Housing prices in Australia are expected to drop by 15% over the next 18 months – with prices in Sydney and Melbourne pegged to fall by 18%, according to economists from Commonwealth Bank.
The warning comes as Australia’s central bank raised interest rates by 50 basis points (0.5%) on Tuesday – the steepest increase in 22 years, which the economists say will have a “chilling” impact on Australian real estate when combined with more “aggressive” rate hikes expected to hit in the coming months, according to news.com.
Head of Australian economics at CBA Gareth Aird predicted an 11 per cent fall in Sydney house prices this year, followed by a further 7 per cent drop next year.
Melbourne would experience a 10 per cent drop over the rest of the year and another 8 per cent decline in 2023, the CBA analysis found.
Hobart’s hot property market was also expected to take a hit with a drop of 4 per cent in house prices this year and 9 per cent next year, with Canberra also expected to be impacted by the same declines. -News.com
CBA believes the official interest rate will rise as high as 2.1% by the end of this year, up from its current 0.85%.

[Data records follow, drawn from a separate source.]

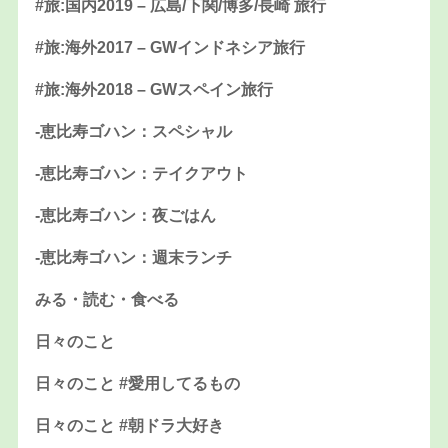
#旅:国内2019 – 広島/下関/博多/長崎 旅行
#旅:海外2017 – GWインドネシア旅行
#旅:海外2018 – GWスペイン旅行
-恵比寿ゴハン：スペシャル
-恵比寿ゴハン：テイクアウト
-恵比寿ゴハン：夜ごはん
-恵比寿ゴハン：週末ランチ
みる・読む・食べる
日々のこと
日々のこと #愛用してるもの
日々のこと #朝ドラ大好き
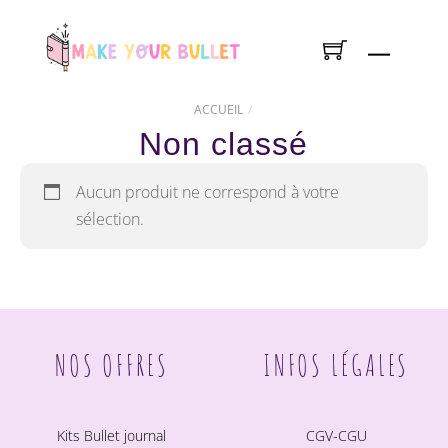
Skip
to
Menu
content
ACCUEIL
Non classé
Aucun produit ne correspond à votre
sélection.
NOS OFFRES
INFOS LÉGALES
Kits Bullet journal
CGV-CGU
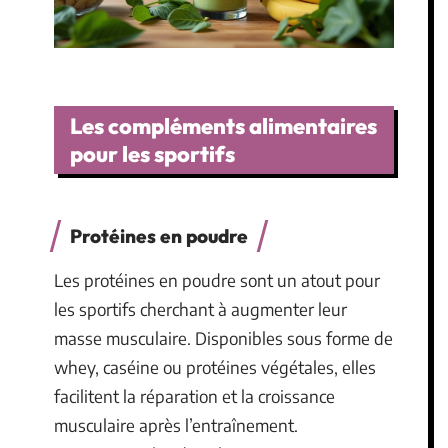
Les compléments alimentaires
pour les sportifs
Protéines en poudre
Les protéines en poudre sont un atout pour
les sportifs cherchant à augmenter leur
masse musculaire. Disponibles sous forme de
whey, caséine ou protéines végétales, elles
facilitent la réparation et la croissance
musculaire après l’entraînement.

Elsewhere, Aird predicted that prices in Darwin would drop by just 1% this year, and 9% next year, while Brisbaine, Adelaide and Perth would likely see increases this year before dropping between 8 and 11 percent in 2023.
Of note, the CBA’s forecast has changed dramatically from the 3% drop in housing prices they previously predicted for 2022.

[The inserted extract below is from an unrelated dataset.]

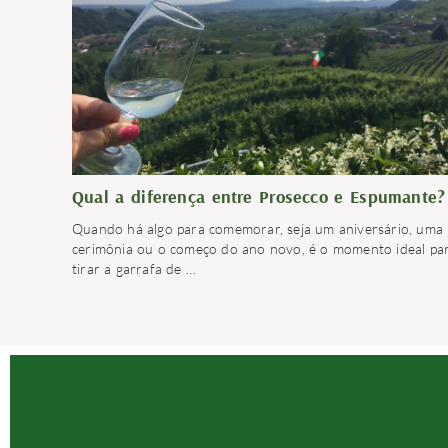
Qual a diferença entre Prosecco e Espumante?
Quando há algo para comemorar, seja um aniversário, uma
cerimônia ou o começo do ano novo, é o momento ideal pa
tirar a garrafa de
…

“Home prices will move lower from here given the RBA is expected to tighten policy via rate hikes quickly,” said Aird. “The extent to which prices contract will depend in large part on the speed and magnitude at which the RBA lifts the cash rate.”
During the last downturn in Australian real estate, houses slid nearly 10% nationally between mid-2018 through mid-2019, while Sydney in particular was hit with a decline of 15%.
That said, Aird has suggested that just because housing will dip, it won’t crash because “the low jobless rate means households will continue to pay off mortgages but higher rates come at the expense of less discretionary spending.”
But while Aird and the CBA thinks interest rates will rise as high as 2.1%, financial markets are pricing in 3% – which UBS economist George Tharenou warned would “likely crash housing and drive a recession.”
The silver lining? CBA predicts that the Australian Central Bank will have to cut rates in mid-2023 almost as quickly as they raised them since the aggressive hikes will start tanking the economy to the tune of 2.1%, vs. 2022’s expected growth of 3.5%.
“In the short-term however, housing markets will again be confronted by the fear factor with the usual predictions from the usual suspects of house price crashes and an uncertain outlook on rates and the economy, motivating buyers and sellers to sit on their hands,” said Dr Andrew Wilson, consultant economist at Bluestone Home Loans. “The usually quieter winter selling season will be exacerbated this year by falling confidence and the fear factor resulting in likely continued downward pressure on home prices with non-discretionary sellers just having to accept what the market offers.”
That said, overall demand for housing is expected to remain strong due to tight supply.
“With borders now open, migrants and international student numbers will surge, significant numbers of first homebuyers are set to take advantage of recently announced government support policies, and high levels of investors will continue to be attracted to rental markets with record low vacancy rates and skyrocketing rents,” said Wilson. “And with recent underbuilding – particularly apartments – set to continue, the prospect remains of demand well below supply.”